The message about lithium was somewhat backed up by Cameron Perks, Principal Analyst with Benchmark Minerals, whose graphs indicated that under most of the scenarios, there won’t be enough lithium developments to keep up with the Base Case forecasts, let alone the High Case.
A ray of hope for investors came just after lunch on Day 2 with Reg Spencer, Senior Resources Analyst with Canaccord Genuity, telling the audience that 2024 was likely to be a turnaround one for commodity prices after a lacklustre 2023. Reg is a gold bull and says that he believes next year will be back-to-back wins for the yellow metal.

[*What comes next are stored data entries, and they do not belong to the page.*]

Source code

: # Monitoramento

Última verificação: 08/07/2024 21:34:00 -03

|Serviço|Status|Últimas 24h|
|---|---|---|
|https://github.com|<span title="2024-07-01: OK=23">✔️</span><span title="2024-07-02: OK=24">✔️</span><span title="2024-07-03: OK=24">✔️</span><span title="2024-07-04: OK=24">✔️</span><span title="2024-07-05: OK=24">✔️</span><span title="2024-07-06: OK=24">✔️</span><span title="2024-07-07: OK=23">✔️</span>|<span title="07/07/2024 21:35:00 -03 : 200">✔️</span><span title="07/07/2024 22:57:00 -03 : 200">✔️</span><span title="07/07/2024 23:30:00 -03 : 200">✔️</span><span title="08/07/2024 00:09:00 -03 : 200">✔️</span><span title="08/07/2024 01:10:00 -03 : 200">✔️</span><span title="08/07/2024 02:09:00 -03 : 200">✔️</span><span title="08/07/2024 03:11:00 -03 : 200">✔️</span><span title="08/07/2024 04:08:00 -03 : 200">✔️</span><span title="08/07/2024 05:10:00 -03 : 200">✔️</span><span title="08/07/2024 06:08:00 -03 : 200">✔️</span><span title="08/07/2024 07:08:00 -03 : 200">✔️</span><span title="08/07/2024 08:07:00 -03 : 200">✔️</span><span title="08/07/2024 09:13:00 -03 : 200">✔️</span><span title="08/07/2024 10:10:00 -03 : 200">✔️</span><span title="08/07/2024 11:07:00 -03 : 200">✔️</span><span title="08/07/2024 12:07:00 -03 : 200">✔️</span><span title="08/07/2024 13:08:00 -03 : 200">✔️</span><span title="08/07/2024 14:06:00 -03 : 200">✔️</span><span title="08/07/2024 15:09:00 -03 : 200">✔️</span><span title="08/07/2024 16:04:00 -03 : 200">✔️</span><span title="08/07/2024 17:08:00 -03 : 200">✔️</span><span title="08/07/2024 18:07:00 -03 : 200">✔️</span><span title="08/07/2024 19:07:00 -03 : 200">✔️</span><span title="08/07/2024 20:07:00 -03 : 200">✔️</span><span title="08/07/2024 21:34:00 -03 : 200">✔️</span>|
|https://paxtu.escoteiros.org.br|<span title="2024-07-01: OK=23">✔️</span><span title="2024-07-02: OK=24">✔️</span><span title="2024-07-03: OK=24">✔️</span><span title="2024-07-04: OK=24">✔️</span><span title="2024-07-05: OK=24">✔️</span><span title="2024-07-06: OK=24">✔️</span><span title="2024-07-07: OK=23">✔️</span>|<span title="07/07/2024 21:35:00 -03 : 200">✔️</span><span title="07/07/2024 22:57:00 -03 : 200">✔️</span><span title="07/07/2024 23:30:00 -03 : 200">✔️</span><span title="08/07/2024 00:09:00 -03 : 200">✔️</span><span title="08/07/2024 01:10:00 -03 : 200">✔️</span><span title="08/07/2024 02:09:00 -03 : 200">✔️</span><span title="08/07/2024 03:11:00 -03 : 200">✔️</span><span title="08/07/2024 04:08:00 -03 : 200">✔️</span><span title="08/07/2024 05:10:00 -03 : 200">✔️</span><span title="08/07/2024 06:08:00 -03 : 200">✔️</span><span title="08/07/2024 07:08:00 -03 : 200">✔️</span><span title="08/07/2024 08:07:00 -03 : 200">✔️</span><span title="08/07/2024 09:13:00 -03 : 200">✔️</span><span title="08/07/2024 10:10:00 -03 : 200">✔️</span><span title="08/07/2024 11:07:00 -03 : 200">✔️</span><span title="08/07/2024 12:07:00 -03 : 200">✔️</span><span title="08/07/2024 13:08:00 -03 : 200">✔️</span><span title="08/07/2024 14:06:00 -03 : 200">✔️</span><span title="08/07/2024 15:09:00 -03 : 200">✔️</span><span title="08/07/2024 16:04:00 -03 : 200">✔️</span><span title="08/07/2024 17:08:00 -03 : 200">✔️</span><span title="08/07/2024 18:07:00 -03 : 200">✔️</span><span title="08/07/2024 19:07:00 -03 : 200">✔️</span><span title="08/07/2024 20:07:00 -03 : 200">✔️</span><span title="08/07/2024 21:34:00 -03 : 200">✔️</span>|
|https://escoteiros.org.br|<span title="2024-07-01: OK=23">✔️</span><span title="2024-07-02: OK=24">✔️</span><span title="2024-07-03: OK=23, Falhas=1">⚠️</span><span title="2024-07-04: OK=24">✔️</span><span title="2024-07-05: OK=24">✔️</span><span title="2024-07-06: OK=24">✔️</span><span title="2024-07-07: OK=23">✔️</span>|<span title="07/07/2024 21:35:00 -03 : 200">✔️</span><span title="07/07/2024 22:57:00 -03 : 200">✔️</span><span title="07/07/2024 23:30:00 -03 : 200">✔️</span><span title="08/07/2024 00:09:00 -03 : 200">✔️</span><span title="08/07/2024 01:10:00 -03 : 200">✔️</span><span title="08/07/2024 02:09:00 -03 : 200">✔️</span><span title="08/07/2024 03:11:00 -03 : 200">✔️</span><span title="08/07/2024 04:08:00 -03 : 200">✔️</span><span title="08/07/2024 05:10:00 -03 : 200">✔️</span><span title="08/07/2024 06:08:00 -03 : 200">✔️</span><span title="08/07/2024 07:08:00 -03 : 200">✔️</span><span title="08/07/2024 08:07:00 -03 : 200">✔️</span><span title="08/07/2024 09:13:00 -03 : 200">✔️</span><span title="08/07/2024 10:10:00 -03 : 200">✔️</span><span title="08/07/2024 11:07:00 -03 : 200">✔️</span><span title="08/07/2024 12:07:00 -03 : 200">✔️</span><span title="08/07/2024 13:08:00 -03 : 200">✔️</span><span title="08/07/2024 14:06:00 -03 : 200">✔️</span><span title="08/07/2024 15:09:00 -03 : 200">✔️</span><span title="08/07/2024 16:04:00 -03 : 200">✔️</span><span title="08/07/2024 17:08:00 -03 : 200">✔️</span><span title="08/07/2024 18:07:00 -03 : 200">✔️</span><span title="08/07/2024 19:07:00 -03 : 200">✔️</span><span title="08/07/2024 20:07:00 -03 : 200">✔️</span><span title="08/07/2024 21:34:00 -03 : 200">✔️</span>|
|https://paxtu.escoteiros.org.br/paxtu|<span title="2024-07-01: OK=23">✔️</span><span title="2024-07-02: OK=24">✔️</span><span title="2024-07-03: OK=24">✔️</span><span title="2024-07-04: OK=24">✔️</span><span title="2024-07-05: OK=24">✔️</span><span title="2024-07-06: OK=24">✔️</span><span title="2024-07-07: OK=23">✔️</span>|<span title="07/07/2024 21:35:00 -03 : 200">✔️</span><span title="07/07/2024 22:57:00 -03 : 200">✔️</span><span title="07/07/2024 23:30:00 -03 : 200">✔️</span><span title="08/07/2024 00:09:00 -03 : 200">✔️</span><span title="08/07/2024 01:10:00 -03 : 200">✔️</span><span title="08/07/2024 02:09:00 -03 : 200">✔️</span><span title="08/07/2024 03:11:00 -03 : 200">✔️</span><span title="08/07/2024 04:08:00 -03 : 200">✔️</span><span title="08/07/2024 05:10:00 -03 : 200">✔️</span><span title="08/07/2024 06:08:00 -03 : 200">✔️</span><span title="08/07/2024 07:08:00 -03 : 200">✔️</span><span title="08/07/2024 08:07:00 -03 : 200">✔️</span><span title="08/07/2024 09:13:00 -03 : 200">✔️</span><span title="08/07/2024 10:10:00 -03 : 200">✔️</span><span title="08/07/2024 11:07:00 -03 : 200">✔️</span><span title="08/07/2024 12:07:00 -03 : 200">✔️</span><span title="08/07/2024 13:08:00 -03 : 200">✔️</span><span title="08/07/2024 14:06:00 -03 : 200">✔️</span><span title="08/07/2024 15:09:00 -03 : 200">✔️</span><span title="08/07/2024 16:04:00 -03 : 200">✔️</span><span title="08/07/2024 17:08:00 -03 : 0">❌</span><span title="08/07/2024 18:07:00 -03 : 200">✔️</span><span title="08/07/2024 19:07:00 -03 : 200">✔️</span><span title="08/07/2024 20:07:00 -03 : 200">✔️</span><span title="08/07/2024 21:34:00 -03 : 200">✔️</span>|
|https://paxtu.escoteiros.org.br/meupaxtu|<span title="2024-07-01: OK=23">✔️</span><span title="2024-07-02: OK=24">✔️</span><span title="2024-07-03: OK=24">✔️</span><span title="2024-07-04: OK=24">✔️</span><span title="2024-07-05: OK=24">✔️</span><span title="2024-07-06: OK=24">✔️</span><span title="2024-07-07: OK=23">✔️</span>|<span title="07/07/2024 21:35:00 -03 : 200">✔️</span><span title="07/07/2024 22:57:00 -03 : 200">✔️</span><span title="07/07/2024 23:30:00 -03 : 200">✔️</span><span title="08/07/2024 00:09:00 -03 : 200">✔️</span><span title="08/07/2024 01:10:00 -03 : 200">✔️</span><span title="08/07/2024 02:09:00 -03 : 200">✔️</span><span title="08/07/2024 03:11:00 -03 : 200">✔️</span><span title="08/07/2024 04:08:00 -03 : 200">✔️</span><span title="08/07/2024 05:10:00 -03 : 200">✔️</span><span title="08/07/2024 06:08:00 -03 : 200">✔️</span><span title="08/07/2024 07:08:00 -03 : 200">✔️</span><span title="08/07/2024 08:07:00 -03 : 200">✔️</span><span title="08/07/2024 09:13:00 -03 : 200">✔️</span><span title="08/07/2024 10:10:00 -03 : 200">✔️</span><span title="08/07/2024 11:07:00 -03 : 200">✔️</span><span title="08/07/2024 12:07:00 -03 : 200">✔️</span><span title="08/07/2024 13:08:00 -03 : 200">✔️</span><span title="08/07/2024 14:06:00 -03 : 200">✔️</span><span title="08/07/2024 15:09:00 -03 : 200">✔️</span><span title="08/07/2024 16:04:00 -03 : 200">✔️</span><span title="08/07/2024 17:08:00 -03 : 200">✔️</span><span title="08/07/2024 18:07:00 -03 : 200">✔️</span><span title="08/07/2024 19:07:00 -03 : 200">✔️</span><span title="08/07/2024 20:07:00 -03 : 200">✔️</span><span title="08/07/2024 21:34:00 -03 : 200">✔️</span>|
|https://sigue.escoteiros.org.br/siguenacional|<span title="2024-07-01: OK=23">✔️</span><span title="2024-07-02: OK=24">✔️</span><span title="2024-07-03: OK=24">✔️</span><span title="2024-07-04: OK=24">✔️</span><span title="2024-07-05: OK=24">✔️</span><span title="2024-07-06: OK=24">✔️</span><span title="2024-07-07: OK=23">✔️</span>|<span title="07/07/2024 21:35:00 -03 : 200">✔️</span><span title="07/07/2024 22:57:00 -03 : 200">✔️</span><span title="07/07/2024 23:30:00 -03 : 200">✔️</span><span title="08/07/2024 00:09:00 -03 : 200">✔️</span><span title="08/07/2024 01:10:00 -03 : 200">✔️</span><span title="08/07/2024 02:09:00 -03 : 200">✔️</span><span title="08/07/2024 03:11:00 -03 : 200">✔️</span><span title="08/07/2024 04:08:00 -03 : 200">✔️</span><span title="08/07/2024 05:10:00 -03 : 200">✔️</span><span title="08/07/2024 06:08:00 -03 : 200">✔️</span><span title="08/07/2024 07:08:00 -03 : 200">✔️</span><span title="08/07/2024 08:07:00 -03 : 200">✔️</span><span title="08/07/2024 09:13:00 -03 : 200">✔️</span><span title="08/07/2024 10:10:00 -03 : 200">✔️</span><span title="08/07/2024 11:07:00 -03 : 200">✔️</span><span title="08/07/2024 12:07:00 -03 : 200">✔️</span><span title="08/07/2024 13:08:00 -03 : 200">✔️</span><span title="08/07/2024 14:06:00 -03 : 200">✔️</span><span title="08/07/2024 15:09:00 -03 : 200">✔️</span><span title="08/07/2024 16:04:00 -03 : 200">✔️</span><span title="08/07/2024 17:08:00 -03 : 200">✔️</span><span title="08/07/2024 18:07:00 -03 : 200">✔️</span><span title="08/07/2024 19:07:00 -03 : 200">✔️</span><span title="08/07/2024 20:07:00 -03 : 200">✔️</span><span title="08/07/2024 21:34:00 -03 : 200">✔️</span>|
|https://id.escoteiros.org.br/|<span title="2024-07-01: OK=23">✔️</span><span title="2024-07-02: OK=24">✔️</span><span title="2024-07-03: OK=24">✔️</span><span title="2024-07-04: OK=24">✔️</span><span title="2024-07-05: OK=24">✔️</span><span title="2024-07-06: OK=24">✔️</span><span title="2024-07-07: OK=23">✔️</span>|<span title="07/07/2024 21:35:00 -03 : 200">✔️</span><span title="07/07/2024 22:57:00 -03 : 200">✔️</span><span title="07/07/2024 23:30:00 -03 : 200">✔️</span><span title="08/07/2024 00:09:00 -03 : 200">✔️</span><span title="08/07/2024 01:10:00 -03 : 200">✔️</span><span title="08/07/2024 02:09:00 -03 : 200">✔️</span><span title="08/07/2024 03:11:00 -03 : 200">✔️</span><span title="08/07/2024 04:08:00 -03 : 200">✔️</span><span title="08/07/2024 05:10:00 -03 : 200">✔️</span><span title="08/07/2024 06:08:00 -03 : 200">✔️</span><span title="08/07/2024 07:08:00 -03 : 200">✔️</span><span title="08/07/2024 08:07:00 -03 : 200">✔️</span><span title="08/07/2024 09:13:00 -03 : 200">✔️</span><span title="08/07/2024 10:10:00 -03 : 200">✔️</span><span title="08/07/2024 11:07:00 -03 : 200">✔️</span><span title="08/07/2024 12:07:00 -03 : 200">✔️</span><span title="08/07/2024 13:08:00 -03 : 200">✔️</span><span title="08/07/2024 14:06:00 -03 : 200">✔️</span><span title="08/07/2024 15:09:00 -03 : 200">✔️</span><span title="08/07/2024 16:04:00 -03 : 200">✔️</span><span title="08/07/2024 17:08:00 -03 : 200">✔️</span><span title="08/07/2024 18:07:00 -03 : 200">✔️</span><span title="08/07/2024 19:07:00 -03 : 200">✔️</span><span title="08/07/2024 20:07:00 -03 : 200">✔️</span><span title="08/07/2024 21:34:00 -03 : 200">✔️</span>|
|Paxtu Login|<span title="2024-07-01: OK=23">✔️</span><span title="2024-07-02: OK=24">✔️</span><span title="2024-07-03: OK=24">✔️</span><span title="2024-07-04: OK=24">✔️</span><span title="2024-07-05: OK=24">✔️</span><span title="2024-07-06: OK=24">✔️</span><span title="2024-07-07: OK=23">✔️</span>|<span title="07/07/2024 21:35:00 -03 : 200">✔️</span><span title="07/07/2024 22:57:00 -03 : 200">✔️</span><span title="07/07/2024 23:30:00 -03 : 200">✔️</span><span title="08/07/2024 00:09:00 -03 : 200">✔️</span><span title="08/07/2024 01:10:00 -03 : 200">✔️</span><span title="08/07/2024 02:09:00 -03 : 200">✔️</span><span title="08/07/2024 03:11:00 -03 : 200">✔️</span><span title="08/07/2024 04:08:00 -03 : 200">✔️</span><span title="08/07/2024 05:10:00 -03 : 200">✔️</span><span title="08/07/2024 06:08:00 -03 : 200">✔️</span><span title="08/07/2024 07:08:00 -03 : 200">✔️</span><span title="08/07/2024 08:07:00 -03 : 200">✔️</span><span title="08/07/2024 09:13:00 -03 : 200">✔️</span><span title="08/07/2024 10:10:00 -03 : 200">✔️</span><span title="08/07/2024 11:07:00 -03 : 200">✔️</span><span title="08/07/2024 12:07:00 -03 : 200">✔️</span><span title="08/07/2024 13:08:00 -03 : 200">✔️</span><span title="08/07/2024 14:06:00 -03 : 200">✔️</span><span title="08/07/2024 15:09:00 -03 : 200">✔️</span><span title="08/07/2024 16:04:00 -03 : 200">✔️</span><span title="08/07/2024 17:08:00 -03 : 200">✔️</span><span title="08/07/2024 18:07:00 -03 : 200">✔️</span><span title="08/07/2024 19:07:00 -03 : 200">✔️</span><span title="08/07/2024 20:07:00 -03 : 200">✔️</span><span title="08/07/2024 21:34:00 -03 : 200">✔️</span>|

While the audience numbers were a little off compared to July, the faithful heard some excellent presentations, with $550 million WA1 telling punters that its West Arunta Niobium Project had the potential to be up there with $30 billion CCBM from Brazil. Meeka Metals reminded the audience that its Murchison Gold Project throws off over $500 million free cash at the current spot price and Polymetals highlighted a cheap deal, a renegotiated royalty deal and $190 million in infrastructure should see it back in production next year.
Normally a highlight on Day 2 of the conference, the surf club drinks session had a somewhat more intimate feel with most of Hastings Street being blacked out. When the bar ran out of clean glasses and the last ray of light disappeared, the taps were turned off and that was the end of that.